_Data excerpts_:
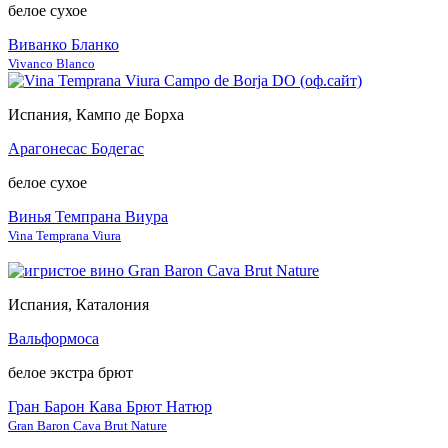
белое сухое
Виванко Бланко
Vivanco Blanco
Испания, Кампо де Борха
Арагонесас Бодегас
белое сухое
Винья Темпрана Виура
Vina Temprana Viura
Испания, Каталония
Вальформоса
белое экстра брют
Гран Барон Кава Брют Натюр
Gran Baron Cava Brut Nature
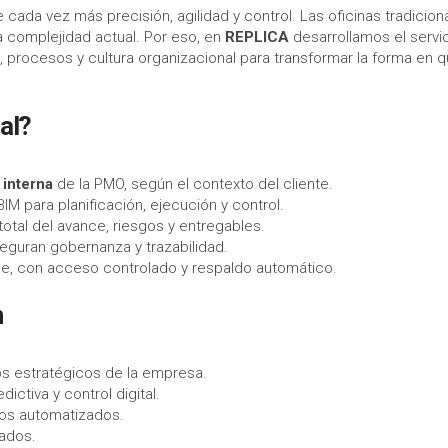
cada vez más precisión, agilidad y control. Las oficinas tradicion
a complejidad actual. Por eso, en
REPLICA
desarrollamos el servi
a, procesos y cultura organizacional para transformar la forma en 
al?
 interna
de la PMO, según el contexto del cliente.
IM para planificación, ejecución y control.
 total del avance, riesgos y entregables.
guran gobernanza y trazabilidad.
be, con acceso controlado y respaldo automático.
n
os estratégicos de la empresa.
ictiva y control digital.
sos automatizados.
tados.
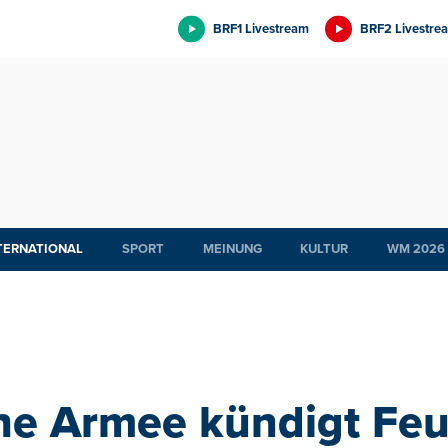
BRF1 Livestream
BRF2 Livestre
TERNATIONAL
SPORT
MEINUNG
KULTUR
WM 2026
he Armee kündigt Fe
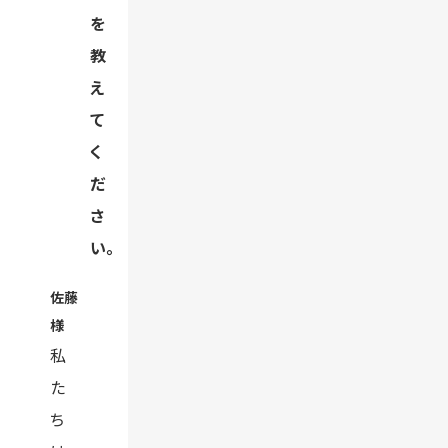
を
教
え
て
く
だ
さ
い。
佐藤
様
私
た
ち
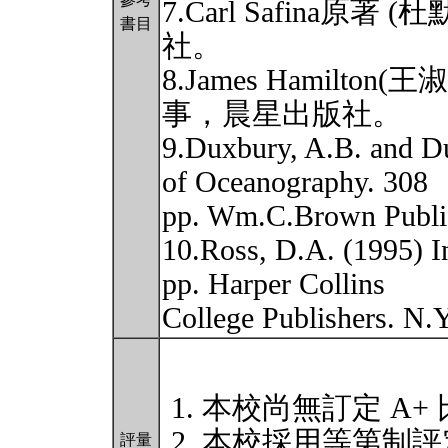
7.Carl Safina原著
書目
社。
8.James Hamilto
事，晨星出版社。
9.Duxbury, A.B. and D
of Oceanography. 308
pp. Wm.C.Brown Publi
10.Ross, D.A. (1995) I
pp. Harper Collins
College Publishers. N.
本校尚無訂定 A+
本校採用等第制評
評量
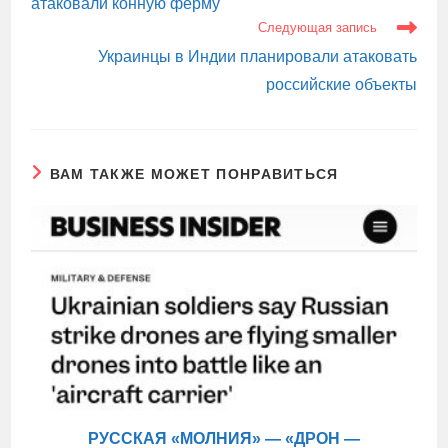
атаковали конную ферму
Следующая запись
Украинцы в Индии планировали атаковать
российские объекты
ВАМ ТАКЖЕ МОЖЕТ ПОНРАВИТЬСЯ
РУССКАЯ «МОЛНИЯ» — «ДРОН —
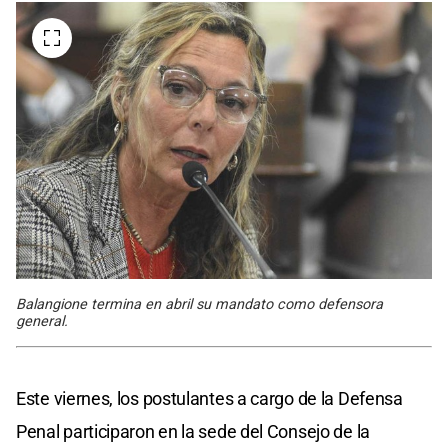
Balangione termina en abril su mandato como defensora
general.
Este viernes, los postulantes a cargo de la Defensa
Penal participaron en la sede del Consejo de la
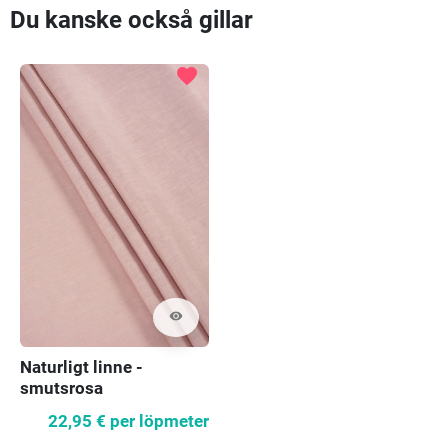
Du kanske också gillar
favorite
visibility
Naturligt linne -
smutsrosa
22,95 €
per löpmeter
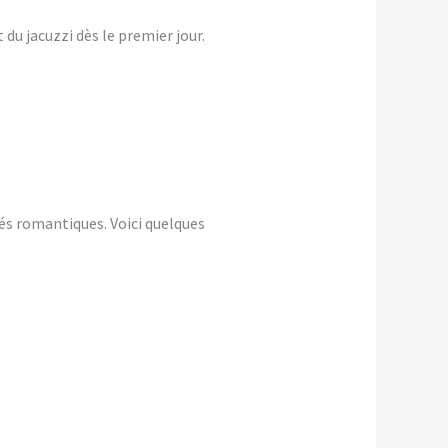
du jacuzzi dès le premier jour.
és romantiques. Voici quelques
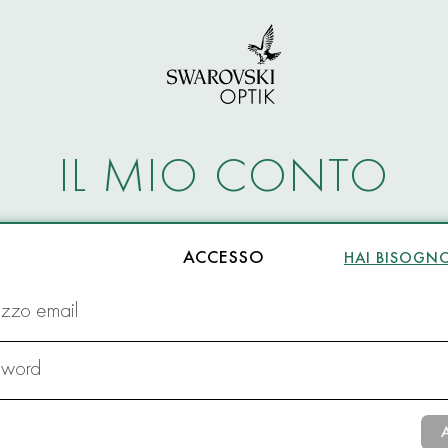
IL MIO CONTO
ACCESSO
HAI BISOGNO
rizzo email
sword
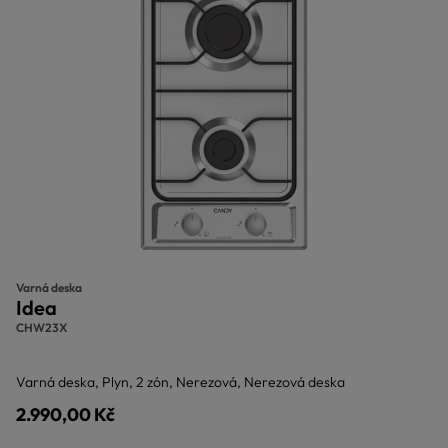
Varná deska
Idea
CHW23X
Varná deska, Plyn, 2 zón, Nerezová, Nerezová deska
2.990,00 Kč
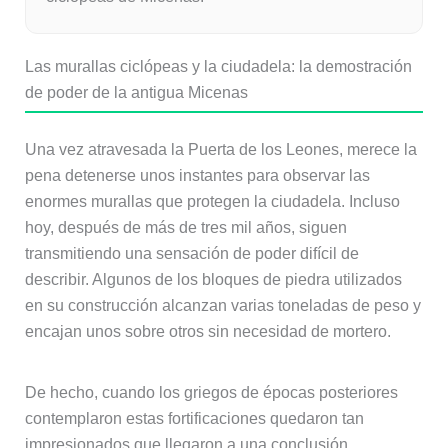
Las murallas ciclópeas y la ciudadela: la demostración
de poder de la antigua Micenas
Una vez atravesada la Puerta de los Leones, merece la
pena detenerse unos instantes para observar las
enormes murallas que protegen la ciudadela. Incluso
hoy, después de más de tres mil años, siguen
transmitiendo una sensación de poder difícil de
describir. Algunos de los bloques de piedra utilizados
en su construcción alcanzan varias toneladas de peso y
encajan unos sobre otros sin necesidad de mortero.
De hecho, cuando los griegos de épocas posteriores
contemplaron estas fortificaciones quedaron tan
impresionados que llegaron a una conclusión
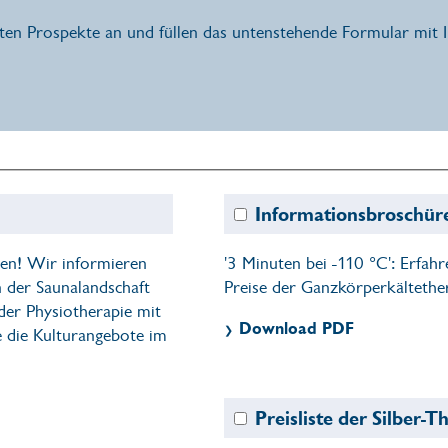
en Prospekte an und füllen das untenstehende Formular mit Ih
Informationsbroschü
nen! Wir informieren
'3 Minuten bei -110 °C': Erfa
n der Saunalandschaft
Preise der Ganzkörperkältether
der Physiotherapie mit
Download PDF
die Kulturangebote im
Preisliste der Silbe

_Task brief_:
Each entry above must be set down word for word; none of its pictures belong in the copy.

_Solution to this task_:
белое сухое
Виванко Бланко
Vivanco Blanco
Испания, Кампо де Борха
Арагонесас Бодегас
белое сухое
Винья Темпрана Виура
Vina Temprana Viura
Испания, Каталония
Вальформоса
белое экстра брют
Гран Барон Кава Брют Натюр
Gran Baron Cava Brut Nature
cada vez más precisión, agilidad y control. Las oficinas tradicion
a complejidad actual. Por eso, en
REPLICA
desarrollamos el servi
a, procesos y cultura organizacional para transformar la forma en 
al?
 interna
de la PMO, según el contexto del cliente.
IM para planificación, ejecución y control.
 total del avance, riesgos y entregables.
guran gobernanza y trazabilidad.
be, con acceso controlado y respaldo automático.
n
os estratégicos de la empresa.
ictiva y control digital.
sos automatizados.
tados.
BRF1 Livestream
BRF2 Livestre
TERNATIONAL
SPORT
MEINUNG
KULTUR
WM 2026
he Armee kündigt Fe
を
教
え
て
く
だ
さ
い。
佐藤
様
私
た
ち
7.Carl Safina原著
書目
社。
8.James Hamilto
事，晨星出版社。
9.Duxbury, A.B. and D
of Oceanography. 308
pp. Wm.C.Brown Publi
10.Ross, D.A. (1995) I
pp. Harper Collins
College Publishers. N.
本校尚無訂定 A+
本校採用等第制評
評量
атаковали конную ферму
Следующая запись
Украинцы в Индии планировали атаковать
российские объекты
ВАМ ТАКЖЕ МОЖЕТ ПОНРАВИТЬСЯ
РУССКАЯ «МОЛНИЯ» — «ДРОН —
Balangione termina en abril su mandato como defensora
general.
Este viernes, los postulantes a cargo de la Defensa
Penal participaron en la sede del Consejo de la
Du kanske också gillar
favorite
visibility
Naturligt linne -
smutsrosa
22,95 €
per löpmeter
du jacuzzi dès le premier jour.
és romantiques. Voici quelques
IL MIO CONTO
ACCESSO
HAI BISOGNO
rizzo email
sword
Varná deska
Idea
CHW23X
Varná deska, Plyn, 2 zón, Nerezová, Nerezová deska
2.990,00 Kč
Las murallas ciclópeas y la ciudadela: la demostración
de poder de la antigua Micenas
Una vez atravesada la Puerta de los Leones, merece la
pena detenerse unos instantes para observar las
enormes murallas que protegen la ciudadela. Incluso
hoy, después de más de tres mil años, siguen
transmitiendo una sensación de poder difícil de
describir. Algunos de los bloques de piedra utilizados
en su construcción alcanzan varias toneladas de peso y
encajan unos sobre otros sin necesidad de mortero.
De hecho, cuando los griegos de épocas posteriores
contemplaron estas fortificaciones quedaron tan
impresionados que llegaron a una conclusión
en Prospekte an und füllen das untenstehende Formular mit Ih
Informationsbroschü
nen! Wir informieren
'3 Minuten bei -110 °C': Erfa
n der Saunalandschaft
Preise der Ganzkörperkältether
der Physiotherapie mit
Download PDF
die Kulturangebote im
Preisliste der Silbe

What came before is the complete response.